Graying occurs when cells, in response to damage, cease their self-renewal and transform into mature pigment cells that subsequently die. This process deprives the hair of its color source.

But when the researchers changed the surrounding tissue to stimulate cell survival, the damaged stem cells began dividing again instead of shutting down. Those surviving cells accumulated more genetic damage and, in some cases, started behaving like ‘cancer cells.’

Further experiments revealed that signals from the cellular environment, such as the cell growth-promoting molecule KIT ligand, influenced the cells’ directional movement.

This indicates that the fate of a cell, whether it harmlessly disappears or develops into melanoma, is determined by the cues it receives from surrounding tissues.

Nishimura said in the release that it reframes hair graying and melanoma not as irrelevant events, but as divergent outcomes of stem cell stress responses.

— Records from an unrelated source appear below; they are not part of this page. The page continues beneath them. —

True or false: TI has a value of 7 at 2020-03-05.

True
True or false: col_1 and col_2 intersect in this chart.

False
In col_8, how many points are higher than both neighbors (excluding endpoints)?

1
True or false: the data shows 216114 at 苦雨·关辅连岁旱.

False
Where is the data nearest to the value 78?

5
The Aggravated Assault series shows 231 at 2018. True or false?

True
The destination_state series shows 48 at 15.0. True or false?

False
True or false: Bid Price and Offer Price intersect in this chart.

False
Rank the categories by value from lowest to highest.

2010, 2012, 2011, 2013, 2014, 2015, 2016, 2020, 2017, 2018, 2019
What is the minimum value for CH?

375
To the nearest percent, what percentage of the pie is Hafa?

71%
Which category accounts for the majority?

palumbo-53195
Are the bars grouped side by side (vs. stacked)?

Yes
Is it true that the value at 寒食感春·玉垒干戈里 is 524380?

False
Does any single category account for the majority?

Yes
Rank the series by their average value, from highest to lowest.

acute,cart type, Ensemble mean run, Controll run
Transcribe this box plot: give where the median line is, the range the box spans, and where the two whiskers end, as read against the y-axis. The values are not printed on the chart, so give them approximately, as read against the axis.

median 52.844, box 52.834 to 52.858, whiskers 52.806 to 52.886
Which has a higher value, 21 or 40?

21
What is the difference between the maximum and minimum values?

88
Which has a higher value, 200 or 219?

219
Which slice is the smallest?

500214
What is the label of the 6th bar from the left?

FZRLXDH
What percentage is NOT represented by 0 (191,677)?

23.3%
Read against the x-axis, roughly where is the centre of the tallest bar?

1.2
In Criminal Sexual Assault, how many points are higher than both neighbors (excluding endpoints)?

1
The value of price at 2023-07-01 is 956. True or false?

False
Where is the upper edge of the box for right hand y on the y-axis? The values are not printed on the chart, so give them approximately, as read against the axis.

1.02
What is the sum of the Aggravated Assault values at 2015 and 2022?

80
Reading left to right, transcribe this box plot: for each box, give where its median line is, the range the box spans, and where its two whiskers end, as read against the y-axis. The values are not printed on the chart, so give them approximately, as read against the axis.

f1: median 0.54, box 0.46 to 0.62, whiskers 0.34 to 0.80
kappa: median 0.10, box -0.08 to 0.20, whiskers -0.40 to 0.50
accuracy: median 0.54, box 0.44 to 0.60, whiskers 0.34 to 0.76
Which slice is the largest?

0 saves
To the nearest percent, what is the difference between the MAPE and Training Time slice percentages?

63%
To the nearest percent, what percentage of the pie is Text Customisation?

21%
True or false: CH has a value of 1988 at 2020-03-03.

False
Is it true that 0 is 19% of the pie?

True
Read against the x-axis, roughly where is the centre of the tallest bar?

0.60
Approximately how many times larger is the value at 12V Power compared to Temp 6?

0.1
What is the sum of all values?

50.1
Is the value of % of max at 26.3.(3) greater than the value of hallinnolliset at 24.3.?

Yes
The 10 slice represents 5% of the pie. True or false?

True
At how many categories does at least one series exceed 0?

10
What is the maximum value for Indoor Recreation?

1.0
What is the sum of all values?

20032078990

Nishimura’s team has identified a biological trade-off between aging and cancer.

However, this does not imply that gray hair prevents cancer. Instead, researchers suggest that when pigment cells cease to divide and subsequently die off, it represents the body’s mechanism for eliminating damaged cells. Should this process fail and damaged cells persist, they could potentially lead to cancer.

The study was performed on mice, but its implications could help scientists understand why some people develop melanoma without obvious warning signs, and how the natural mechanisms of aging could actually protect against cancer.

According to the researchers, the discovery shows how well balanced the body’s cellular responses are and how tiny changes in that balance can mean the difference between a harmless sign of aging and a life-threatening disease.